Deserts and detachment: thoughts on my library

Trinity College Library
Paul Campbell SJ wrote today about gratitude (for cars!) and attachments, and Elizabeth Scalia has a post up with a quiz challenging readers to match books with the person who would want that volume if stranded on a desert island, and Robin is wondering about questions to ask herself as she balances at a life cusp. All of which got me thinking about my relationship to books.

I'm just off a long plane ride (the 7th in as many weeks), and the very first thing that goes in my carry-on bag is a book — or maybe several books.  Because I get anxious at the thought of being stranded somewhere with nothing to read.  I brought a book when I was in labor.  And I read it between contractions. At least at first.

These days ebooks should in principle lighten my load.  Except that I carry a charger and an back-up power stick...and a real book, just in case I'm really stuck. What do I read into this need to having reading material close to hand?  It's an attachment to be sure, and one that literally weighs me down at time.

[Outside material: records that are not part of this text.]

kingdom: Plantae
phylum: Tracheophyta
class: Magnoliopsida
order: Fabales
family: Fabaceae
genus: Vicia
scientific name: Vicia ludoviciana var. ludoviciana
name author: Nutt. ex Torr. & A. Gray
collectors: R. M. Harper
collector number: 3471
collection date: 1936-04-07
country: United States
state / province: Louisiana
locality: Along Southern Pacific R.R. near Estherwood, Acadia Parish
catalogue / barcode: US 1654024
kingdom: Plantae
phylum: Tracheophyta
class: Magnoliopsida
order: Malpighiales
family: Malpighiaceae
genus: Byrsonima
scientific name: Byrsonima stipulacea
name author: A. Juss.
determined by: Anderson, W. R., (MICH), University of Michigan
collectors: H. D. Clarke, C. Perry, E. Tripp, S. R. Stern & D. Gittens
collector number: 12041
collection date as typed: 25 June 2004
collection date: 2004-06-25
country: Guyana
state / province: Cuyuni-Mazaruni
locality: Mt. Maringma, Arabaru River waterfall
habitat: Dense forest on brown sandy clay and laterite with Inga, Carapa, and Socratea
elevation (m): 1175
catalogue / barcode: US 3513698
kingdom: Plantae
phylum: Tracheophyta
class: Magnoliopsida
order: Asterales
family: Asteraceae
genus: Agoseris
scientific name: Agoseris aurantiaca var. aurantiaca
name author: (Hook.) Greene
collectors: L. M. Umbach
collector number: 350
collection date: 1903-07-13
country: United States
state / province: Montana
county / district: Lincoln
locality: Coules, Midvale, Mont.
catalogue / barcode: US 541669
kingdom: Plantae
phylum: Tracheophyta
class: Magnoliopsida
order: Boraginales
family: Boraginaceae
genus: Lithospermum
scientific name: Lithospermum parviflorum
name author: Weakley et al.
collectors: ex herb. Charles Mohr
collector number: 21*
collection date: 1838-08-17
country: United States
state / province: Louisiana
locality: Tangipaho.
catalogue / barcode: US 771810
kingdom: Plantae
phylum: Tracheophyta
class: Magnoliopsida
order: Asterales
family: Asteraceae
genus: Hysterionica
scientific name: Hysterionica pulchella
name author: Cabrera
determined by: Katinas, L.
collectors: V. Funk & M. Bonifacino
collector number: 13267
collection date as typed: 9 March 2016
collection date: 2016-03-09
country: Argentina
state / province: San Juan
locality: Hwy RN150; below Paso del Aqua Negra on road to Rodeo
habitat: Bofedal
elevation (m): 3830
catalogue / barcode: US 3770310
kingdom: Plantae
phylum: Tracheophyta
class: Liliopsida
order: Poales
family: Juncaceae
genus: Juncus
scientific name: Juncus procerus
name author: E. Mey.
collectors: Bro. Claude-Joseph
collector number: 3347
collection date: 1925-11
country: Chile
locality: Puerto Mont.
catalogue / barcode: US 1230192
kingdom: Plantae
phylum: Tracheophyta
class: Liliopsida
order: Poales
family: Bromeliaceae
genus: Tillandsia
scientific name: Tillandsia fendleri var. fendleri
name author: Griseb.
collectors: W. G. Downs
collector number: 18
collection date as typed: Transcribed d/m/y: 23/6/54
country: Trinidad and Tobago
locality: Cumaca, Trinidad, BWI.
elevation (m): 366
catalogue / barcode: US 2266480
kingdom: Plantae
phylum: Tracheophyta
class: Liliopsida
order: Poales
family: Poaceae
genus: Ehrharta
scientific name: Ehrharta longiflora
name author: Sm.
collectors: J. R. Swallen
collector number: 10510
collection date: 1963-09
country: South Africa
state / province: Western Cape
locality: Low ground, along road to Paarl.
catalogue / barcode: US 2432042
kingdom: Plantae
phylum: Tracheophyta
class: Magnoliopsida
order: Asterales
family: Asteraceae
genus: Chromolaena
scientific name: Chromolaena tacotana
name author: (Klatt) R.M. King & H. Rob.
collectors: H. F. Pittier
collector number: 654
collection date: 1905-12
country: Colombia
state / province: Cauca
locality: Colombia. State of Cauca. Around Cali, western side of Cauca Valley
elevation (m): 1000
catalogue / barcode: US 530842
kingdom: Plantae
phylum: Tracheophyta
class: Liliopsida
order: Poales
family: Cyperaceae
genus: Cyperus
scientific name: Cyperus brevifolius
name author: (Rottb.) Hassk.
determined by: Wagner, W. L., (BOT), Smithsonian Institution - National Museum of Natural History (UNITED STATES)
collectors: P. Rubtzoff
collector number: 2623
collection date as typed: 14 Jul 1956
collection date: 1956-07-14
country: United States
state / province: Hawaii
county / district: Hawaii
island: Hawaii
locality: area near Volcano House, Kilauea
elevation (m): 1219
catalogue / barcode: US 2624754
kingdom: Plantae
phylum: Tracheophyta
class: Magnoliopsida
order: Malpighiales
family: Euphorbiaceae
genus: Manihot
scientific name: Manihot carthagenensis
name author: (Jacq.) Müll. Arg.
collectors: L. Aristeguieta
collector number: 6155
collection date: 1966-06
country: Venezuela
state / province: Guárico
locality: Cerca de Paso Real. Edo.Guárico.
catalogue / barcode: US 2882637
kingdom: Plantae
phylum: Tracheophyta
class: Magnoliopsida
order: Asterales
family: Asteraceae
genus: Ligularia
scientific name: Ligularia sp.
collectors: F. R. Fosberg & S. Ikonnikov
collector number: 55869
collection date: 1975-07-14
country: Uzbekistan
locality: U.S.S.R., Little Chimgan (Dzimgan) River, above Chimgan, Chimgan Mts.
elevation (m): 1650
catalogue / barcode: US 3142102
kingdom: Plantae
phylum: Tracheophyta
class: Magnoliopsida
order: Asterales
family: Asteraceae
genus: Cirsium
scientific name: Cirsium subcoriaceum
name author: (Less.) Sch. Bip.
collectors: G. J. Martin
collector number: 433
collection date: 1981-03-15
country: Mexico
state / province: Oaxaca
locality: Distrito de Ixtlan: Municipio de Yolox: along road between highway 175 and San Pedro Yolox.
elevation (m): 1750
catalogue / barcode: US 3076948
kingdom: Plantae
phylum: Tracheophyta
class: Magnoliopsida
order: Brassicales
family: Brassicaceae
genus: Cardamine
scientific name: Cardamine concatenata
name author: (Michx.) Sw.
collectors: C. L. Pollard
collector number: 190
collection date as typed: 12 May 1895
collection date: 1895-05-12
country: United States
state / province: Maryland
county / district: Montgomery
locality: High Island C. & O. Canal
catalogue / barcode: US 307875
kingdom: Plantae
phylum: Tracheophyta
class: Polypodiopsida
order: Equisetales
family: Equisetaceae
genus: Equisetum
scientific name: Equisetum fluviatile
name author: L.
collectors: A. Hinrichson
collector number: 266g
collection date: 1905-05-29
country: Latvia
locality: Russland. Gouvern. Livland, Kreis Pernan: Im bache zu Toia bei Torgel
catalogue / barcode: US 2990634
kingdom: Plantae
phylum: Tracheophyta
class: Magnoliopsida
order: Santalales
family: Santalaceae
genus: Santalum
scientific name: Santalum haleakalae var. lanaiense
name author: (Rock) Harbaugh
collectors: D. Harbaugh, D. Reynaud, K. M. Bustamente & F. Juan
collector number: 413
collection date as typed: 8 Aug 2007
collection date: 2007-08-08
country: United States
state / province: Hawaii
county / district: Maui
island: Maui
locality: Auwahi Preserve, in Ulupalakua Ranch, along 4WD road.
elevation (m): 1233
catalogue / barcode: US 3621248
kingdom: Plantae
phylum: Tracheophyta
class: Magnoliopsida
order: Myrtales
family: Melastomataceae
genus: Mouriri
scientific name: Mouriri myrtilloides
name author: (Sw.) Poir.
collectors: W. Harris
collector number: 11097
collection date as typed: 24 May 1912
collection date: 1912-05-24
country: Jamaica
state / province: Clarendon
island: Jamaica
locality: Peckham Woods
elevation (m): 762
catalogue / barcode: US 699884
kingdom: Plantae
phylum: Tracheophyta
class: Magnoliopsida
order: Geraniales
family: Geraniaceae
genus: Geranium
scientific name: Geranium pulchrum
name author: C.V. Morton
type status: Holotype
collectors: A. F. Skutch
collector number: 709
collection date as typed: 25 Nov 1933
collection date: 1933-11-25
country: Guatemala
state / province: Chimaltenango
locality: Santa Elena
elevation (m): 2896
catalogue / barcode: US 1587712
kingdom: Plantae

The deeper question is whether it weighs down me down metaphysically, are my books windows or doors or chairs - possessions that let light in, allow me to move to new places, or settle down with old friends, with God?  Or are they stumbling blocks, hemming me in?

While I was in Ireland a few weeks ago, I saw a beautiful bowl set into the cliffs overlooking the Atlantic near Slieve League and wondered what it would be like to live in a hermitage there. (Never mind my fear of heights and how I might get to a hermitage that was in the middle of a cliff side — that's fodder for another post about enclosures!)  What books would I pack to take?

Sagas, I think, long tangled pieces of fiction to read in front of a fire, and short stories, to hopscotch across worlds while living in this one small place.  Saints, too.  John of the Cross for the long nights and the desert monastics for the long days (or perhaps vice versa). Poetry, words that can never be exhausted.  Rilke and Rumi.  Marilyn Nelson and Billy Collins.   The Psalms.

And then I think a solar panel — to charge my iPad — and a satellite connection, and wi-fi, so I will never run out of things to read.  And I start to worry that I could never drag it all up the cliff...


1 comment:

  1. I understand the over-packing of books, especially when traveling. One time I ended up stuck with nothing to read - I went to the hospital to get blood work done (anticipated 30-60 minute visit) and got stuck in ER for 7 hours. I finished the book I had brought with me part-way through my wait which made me even grumpier than I already was.

    I am looking forward to travelling at Christmas this year as I am going by train - 26 hours each way with nothing to do but read. I've already started putting together a stack of books that will travel with me.